Hi Alex Reynolds,
I am sorry to ask this question once again. Because I got some error from previous command line.
My first file looks like: First.txt
deletion chr10:1726501-1755000 28500 0.586226 9.73037E-05 715.754 0.00171548 3546.87 0.114216 1.17241
Second file looks like: Second.txt
Chr10 NC_029525.1 gene 1672245 1676954 - LOC107318572
Chr10 NC_029525.1 gene 1677076 1682931 - C10H15orf39
Chr10 NC_029525.1 gene 1690899 1710413 - PPCDC
Chr10 NC_029525.1 gene 1710723 1714472 - LOC107318577
Chr10 NC_029525.1 gene 1714558 1714977 - LOC107318579
Chr10 NC_029525.1 gene 1717116 1719122 + RPP25
Chr10 NC_029525.1 gene 1721742 1725395 + LOC107318578
Chr10 NC_029525.1 gene 1725935 1728167 + FAM219B
Chr10 NC_029525.1 gene 1728336 1731151 - MPI
Chr10 NC_029525.1 gene 1731194 1739576 + LOC107318570
Chr10 NC_029525.1 gene 1739821 1743801 + ULK3
Chr10 NC_029525.1 gene 1744568 1747749 - CPLX3
Chr10 NC_029525.1 gene 1752411 1759515 - CSK
I want to get result like this: Asnwer.txt
Chr10 NC_029525.1 gene 1725935 1728167 + FAM219B
Chr10 NC_029525.1 gene 1728336 1731151 - MPI
Chr10 NC_029525.1 gene 1731194 1739576 + LOC107318570
Chr10 NC_029525.1 gene 1739821 1743801 + ULK3
Chr10 NC_029525.1 gene 1744568 1747749 - CPLX3
Chr10 NC_029525.1 gene 1752411 1759515 - CSK
Thank you Alex for quick reply.
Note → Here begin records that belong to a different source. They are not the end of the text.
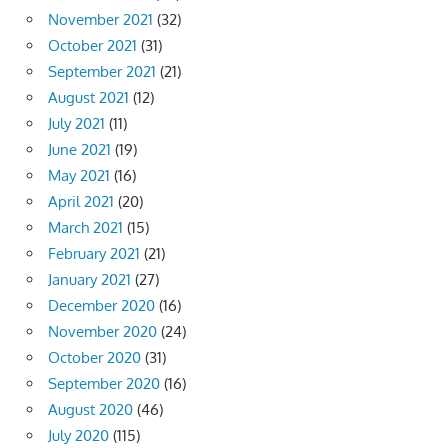
November 2021
(32)
October 2021
(31)
September 2021
(21)
August 2021
(12)
July 2021
(11)
June 2021
(19)
May 2021
(16)
April 2021
(20)
March 2021
(15)
February 2021
(21)
January 2021
(27)
December 2020
(16)
November 2020
(24)
October 2020
(31)
September 2020
(16)
August 2020
(46)
July 2020
(115)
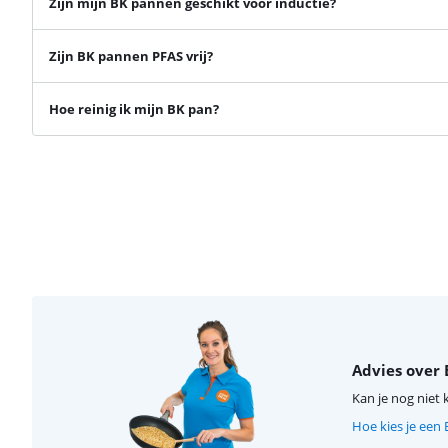
Zijn mijn BK pannen geschikt voor inductie?
Zijn BK pannen PFAS vrij?
Hoe reinig ik mijn BK pan?
Advies over
Kan je nog niet 
Hoe kies je een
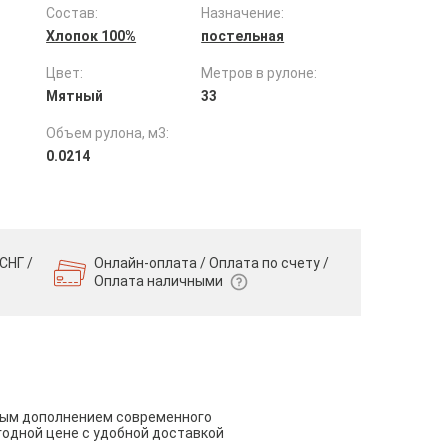
Состав:
Назначение:
Хлопок 100%
постельная
Цвет:
Метров в рулоне:
Мятный
33
Объем рулона, м3:
0.0214
СНГ /
Онлайн-оплата / Оплата по счету /
Оплата наличными
чным дополнением современного
годной цене с удобной доставкой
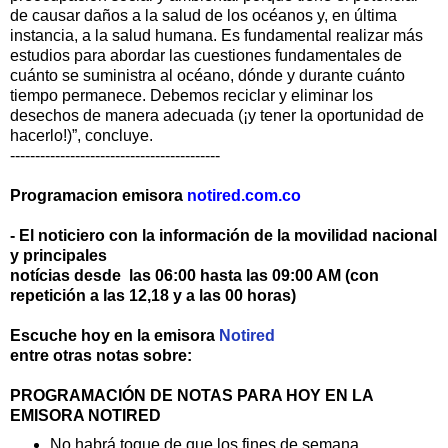
de causar daños a la salud de los océanos y, en última
instancia, a la salud humana. Es fundamental realizar más
estudios para abordar las cuestiones fundamentales de
cuánto se suministra al océano, dónde y durante cuánto
tiempo permanece. Debemos reciclar y eliminar los
desechos de manera adecuada (¡y tener la oportunidad de
hacerlo!)”, concluye.
------------------------------------------
Programacion emisora
notired.com.co
- El noticiero con la información de la movilidad nacional
y principales
notícias desde las 06:00 hasta las 09:00 AM (con
repetición a las 12,18 y a las 00 horas)
Escuche hoy en la emisora
Notired
entre otras notas sobre:
PROGRAMACIÓN DE NOTAS PARA HOY EN LA
EMISORA NOTIRED
No habrá toque de que los fines de semana,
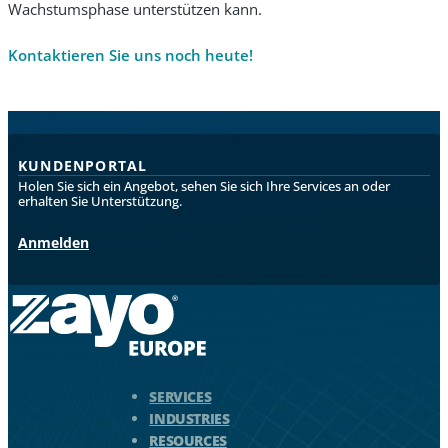
Wachstumsphase unterstützen kann.
Kontaktieren Sie uns noch heute!
KUNDENPORTAL
Holen Sie sich ein Angebot, sehen Sie sich Ihre Services an oder
erhalten Sie Unterstützung.
Anmelden
Zayo Logo - zur Homepage springen
SERVICES
INDUSTRIES
RESOURCES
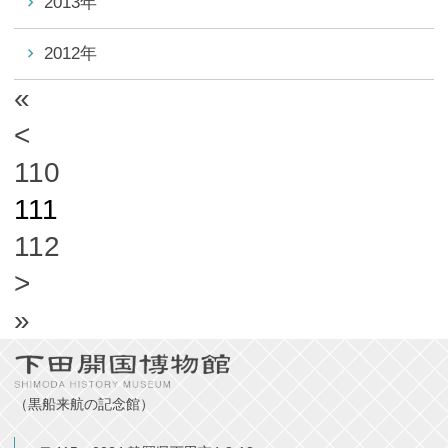
2013年
2012年
«
<
110
111
112
>
»
（黒船来航の記念館）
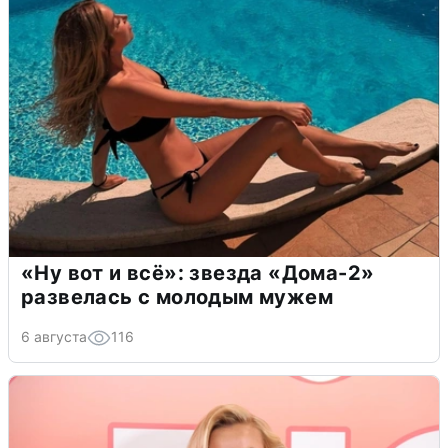
«Ну вот и всё»: звезда «Дома-2»
развелась с молодым мужем
6 августа
116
I should say it worked partially because it is missing some genes list from chromosomes like chrZ, chrM, LGE64 and LGE22C19W28_E50C23.
Yep, that's a bug. See the revised preprocessing step for the second file.
I am able to get chrZ but chromosomes chrW, chrM, LGE64 and LGE22C19W28_E50C23 are still missing.
I added a fix to test for the chromosome name in the second preprocess step. If the name starts with
Chr
then the first letter is made lowercase. Otherwise, the name is left unmodified.You'll need to investigate further on your own, from this point out, as you may need to preprocess your first file, as well, depending on how you have named chromosomes in that file.